The death of innovation
What’s the problem?
Innovation is a good thing, right?
Usually true, but in insurance there’s a large cadre of people who take pride in their inertia. For this reason, in the past decade, there was not much real innovation in insurance. Whilst there has been more in recent years, very few of the big insurers are coming to the party. The UK is one of the more advanced marketplaces in the world, and it’s still pretty backwards by the standards of other industries (e.g. marketing, fashion, even banking is ahead of us). Why is that?
Lack of investment? No – there are billions being pumped into Insurtechs around the world.
Lack of ideas? No – there are huge communities of tech entrepreneurs like the InsurtechUK which foster innovation with great people and great ideas.
The real problem
If you ask anyone involved with insurance which are the slowest dinosaurs in the jungle the answer is: insurers. Even getting an agency (a standard contract to distribute an insurer’s products) takes months. Try to ask them to work with new technology as you’d better be prepared for a long old slog.
So there are lots of insurtech innovators out there, with great tech, great ideas, loads of funding… but nothing to sell!

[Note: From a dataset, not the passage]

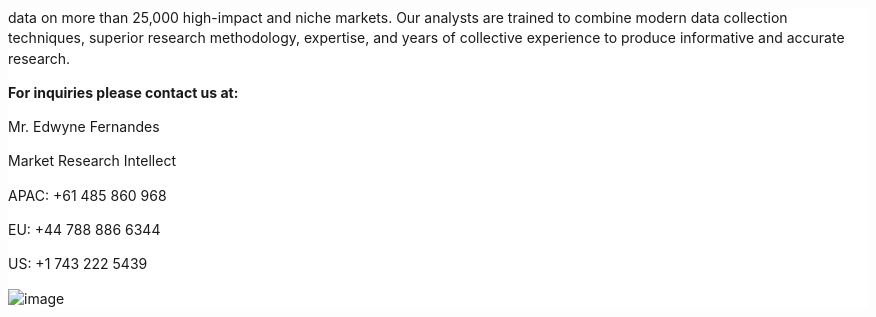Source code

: data on more than 25,000 high-impact and niche markets. Our analysts are trained to combine modern data collection techniques, superior research methodology, expertise, and years of collective experience to produce informative and accurate research.</span></p><p><strong>For inquiries please contact us at:</strong></p><p>Mr. Edwyne Fernandes</p><p>Market Research Intellect</p><p>APAC: +61 485 860 968</p><p>EU: +44 788 886 6344</p><p>US: +1 743 222 5439</p>
![image](https://github.com/user-attachments/assets/09138a26-0c48-4216-ae74-0453f6e14467)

The big insurers have a monopoly that is perpetuated by the big software houses. Try to set up a new insurer? That takes even longer than it does to set up a new brokerage – you’re talking about years to get approved by the FSA. What tech startup wants to spend years just getting regulated to get going?
What’s the result?
There are a small handful of large insurers, and they only work with a small handful of large software companies. Both have dated technology that prohibits innovation either from the inside or from the outside.
I spoke with one top-10 insurer last month who admitted they wouldn’t know how to integrate a new software house because they hadn’t done it for over 15 years and there was no one left who remembered! It’s not an isolated example.
What about IHP?
IHP (Insurer Hosted Pricing) was supposed to offer the insurers products to the wider market with nice interfaces that didn’t require an enormous amount of technical support or oversight from the insurer. Well, that didn’t work (see also my other blog on why).
What is the solution?
There are two ways this could go:
- Insurers could rebuild the APIs (interfaces) of their IHP solutions to make them easily accessible to all insurtechs. This would create amazing distribution possibilities for their products and foster collaboration and innovation and competition.
- A new (much bigger and scarier) breed of insurers could emerge from the likes of Amazon, Google, or large VCs. They will have distribution, technological superiority, and won’t have read the rulebook of ‘we don’t work with new companies’.
There are high barriers to entry in insurance but our current stock of insurers cannot continue to stifle innovation and hope the world doesn’t notice. Time is running out.